▶ **PROBLEM REQUIREMENTS**
Go through the entries one line at a time, and gather every line that has the word "lines".

▶ **PROVIDED RECORDS**
************
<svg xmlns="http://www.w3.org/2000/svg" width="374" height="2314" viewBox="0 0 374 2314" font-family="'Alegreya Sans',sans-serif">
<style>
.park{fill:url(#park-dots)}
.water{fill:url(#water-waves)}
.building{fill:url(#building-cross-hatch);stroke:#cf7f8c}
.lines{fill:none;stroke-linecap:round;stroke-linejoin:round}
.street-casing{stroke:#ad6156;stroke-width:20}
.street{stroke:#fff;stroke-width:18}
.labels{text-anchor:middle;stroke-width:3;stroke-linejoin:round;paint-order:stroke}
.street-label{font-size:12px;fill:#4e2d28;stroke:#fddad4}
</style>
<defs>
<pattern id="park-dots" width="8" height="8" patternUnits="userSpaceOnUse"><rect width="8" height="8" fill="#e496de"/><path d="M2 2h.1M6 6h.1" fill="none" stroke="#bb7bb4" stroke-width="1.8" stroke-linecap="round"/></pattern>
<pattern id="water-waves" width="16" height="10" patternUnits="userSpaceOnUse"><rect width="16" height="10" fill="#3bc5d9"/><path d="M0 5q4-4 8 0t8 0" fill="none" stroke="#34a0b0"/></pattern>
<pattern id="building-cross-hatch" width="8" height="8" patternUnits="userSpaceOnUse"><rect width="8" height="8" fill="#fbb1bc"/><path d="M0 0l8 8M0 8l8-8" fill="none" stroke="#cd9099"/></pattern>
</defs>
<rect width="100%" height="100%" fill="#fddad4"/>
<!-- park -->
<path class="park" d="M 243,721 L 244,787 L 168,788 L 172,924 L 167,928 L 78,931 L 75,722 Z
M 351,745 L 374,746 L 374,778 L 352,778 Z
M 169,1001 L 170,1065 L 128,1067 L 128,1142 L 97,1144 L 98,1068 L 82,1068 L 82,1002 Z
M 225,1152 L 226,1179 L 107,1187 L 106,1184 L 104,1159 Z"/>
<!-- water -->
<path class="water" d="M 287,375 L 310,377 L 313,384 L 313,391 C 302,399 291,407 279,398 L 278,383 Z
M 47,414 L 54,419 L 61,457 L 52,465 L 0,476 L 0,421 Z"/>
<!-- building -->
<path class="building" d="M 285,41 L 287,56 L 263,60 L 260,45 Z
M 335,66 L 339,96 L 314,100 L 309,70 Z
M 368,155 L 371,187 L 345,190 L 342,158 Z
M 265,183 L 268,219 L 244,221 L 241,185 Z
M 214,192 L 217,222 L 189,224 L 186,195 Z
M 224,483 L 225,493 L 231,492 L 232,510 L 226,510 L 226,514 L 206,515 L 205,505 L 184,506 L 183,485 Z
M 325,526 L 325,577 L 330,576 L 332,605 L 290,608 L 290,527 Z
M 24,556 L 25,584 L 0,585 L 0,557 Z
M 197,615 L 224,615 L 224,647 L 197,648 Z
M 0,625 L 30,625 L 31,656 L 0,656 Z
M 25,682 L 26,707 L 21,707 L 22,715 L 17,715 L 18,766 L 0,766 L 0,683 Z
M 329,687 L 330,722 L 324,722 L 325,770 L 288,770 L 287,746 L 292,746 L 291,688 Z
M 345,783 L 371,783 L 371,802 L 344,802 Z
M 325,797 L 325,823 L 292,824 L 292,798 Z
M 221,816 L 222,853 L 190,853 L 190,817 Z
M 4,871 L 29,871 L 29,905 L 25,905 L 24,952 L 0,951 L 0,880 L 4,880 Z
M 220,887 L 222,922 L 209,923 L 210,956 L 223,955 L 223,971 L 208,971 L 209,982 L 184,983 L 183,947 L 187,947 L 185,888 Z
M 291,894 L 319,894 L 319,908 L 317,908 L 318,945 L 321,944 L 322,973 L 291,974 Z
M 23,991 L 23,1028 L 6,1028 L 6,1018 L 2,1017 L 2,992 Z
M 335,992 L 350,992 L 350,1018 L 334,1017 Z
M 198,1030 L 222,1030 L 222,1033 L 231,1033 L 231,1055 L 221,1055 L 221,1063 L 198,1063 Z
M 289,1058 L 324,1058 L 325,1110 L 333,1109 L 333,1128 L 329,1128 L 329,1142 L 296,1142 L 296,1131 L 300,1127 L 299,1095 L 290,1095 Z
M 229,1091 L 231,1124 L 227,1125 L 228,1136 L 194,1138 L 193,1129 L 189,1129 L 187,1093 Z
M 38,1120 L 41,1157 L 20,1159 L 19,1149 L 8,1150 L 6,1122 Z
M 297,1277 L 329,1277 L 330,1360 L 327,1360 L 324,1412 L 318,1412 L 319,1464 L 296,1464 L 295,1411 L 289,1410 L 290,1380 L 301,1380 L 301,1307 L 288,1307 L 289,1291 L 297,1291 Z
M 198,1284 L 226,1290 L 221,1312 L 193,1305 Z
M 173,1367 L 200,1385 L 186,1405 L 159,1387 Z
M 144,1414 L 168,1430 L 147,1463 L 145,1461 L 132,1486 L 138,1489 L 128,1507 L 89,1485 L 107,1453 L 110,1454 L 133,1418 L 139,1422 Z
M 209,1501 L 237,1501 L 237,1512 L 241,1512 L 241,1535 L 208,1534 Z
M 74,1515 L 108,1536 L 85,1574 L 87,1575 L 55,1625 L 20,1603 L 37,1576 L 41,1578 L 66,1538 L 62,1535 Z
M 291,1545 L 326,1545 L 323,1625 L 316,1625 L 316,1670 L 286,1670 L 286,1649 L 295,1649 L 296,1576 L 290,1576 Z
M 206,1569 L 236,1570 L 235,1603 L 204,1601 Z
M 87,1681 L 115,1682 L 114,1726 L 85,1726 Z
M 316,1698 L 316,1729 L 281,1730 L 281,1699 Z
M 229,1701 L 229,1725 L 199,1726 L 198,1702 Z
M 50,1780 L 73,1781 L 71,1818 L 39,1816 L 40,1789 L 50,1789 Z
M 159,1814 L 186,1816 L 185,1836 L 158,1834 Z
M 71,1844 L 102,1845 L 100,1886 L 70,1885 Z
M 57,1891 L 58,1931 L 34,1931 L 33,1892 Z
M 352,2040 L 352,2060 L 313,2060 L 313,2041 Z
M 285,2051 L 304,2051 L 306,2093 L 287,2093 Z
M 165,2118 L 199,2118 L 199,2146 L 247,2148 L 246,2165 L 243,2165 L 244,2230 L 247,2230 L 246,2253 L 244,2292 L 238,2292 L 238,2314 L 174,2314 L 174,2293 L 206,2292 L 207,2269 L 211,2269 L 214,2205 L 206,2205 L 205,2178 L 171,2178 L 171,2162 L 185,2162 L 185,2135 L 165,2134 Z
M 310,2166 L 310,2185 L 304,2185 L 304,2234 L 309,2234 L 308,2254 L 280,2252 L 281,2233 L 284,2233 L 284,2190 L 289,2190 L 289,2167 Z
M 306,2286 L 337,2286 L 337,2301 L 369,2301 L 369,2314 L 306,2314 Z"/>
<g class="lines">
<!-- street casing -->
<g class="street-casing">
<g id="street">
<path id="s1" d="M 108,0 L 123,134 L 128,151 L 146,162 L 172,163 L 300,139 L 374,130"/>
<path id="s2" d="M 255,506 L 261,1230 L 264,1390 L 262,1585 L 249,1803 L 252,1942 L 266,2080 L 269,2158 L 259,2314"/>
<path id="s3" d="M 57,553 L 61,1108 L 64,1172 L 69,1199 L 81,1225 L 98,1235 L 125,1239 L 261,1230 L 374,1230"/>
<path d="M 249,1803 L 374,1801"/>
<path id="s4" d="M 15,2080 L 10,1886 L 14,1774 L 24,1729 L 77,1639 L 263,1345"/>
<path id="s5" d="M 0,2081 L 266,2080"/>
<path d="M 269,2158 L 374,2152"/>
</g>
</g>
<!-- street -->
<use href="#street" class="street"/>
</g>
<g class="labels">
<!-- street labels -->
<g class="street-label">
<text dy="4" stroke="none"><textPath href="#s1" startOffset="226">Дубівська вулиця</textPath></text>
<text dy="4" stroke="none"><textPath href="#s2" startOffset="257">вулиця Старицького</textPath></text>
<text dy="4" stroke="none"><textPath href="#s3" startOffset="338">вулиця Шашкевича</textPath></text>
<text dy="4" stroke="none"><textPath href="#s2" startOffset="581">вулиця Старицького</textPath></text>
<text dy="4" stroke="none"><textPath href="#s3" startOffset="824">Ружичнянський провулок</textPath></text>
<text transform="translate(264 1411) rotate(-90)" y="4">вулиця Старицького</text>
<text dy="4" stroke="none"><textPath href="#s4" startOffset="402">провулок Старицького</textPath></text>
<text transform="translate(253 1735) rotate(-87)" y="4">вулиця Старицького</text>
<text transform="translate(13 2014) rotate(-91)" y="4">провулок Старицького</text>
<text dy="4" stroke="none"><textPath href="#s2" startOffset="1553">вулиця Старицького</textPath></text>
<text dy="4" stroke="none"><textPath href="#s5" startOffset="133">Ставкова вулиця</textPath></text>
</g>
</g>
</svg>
************
▶ **SOLUTION TO THE PROBLEM**
.lines{fill:none;stroke-linecap:round;stroke-linejoin:round}
<g class="lines">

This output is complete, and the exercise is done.